#### EXERCISE OBJECTIVE:
The stretch from the line with "- ✅ Letter spacing" through the line with "- ✅ Admin dashboard" in the records below: write it out exactly, and nothing else.

==*==

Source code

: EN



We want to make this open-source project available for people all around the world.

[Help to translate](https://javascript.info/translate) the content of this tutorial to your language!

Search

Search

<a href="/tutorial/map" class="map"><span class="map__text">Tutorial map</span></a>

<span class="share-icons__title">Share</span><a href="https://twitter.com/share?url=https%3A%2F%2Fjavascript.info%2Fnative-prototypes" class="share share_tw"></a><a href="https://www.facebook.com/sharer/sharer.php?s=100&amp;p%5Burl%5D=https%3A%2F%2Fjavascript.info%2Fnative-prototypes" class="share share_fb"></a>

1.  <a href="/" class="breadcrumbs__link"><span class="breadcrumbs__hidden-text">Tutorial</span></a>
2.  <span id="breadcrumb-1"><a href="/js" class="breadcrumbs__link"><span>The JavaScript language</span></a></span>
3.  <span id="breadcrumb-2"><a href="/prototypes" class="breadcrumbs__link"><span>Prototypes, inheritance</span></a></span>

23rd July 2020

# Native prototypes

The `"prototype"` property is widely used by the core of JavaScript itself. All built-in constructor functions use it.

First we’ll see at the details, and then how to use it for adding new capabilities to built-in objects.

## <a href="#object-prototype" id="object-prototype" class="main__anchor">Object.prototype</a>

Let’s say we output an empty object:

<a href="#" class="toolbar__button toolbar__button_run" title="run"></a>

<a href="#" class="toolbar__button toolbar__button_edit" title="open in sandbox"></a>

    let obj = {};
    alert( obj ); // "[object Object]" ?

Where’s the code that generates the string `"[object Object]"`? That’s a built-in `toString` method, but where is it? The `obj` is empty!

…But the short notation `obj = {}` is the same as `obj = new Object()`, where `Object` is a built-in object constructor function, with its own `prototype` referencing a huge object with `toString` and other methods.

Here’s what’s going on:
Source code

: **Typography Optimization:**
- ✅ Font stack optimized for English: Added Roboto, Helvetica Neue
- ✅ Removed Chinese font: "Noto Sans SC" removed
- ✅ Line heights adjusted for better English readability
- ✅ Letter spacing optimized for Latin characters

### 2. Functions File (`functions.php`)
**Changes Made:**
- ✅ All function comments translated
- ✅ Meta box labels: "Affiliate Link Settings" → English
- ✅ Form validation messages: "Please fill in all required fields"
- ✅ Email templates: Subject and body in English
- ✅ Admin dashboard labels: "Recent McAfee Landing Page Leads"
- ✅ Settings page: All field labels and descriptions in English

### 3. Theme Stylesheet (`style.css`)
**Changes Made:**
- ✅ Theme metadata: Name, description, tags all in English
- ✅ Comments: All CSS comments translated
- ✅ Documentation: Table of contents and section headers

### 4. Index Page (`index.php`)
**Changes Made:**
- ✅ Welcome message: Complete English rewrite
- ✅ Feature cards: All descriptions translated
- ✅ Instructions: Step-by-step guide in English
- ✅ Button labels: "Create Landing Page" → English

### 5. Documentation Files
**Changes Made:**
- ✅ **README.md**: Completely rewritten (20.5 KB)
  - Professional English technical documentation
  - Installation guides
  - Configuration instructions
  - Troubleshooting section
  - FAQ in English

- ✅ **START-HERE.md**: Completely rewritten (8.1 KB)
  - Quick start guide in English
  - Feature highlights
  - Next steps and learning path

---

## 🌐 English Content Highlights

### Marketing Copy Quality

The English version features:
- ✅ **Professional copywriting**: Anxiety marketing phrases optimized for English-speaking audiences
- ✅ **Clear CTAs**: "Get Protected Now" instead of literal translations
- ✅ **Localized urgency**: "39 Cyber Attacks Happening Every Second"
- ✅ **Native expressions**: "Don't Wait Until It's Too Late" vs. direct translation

==*==

#### TASK SOLUTION:
- ✅ Letter spacing optimized for Latin characters

### 2. Functions File (`functions.php`)
**Changes Made:**
- ✅ All function comments translated
- ✅ Meta box labels: "Affiliate Link Settings" → English
- ✅ Form validation messages: "Please fill in all required fields"
- ✅ Email templates: Subject and body in English
- ✅ Admin dashboard labels: "Recent McAfee Landing Page Leads"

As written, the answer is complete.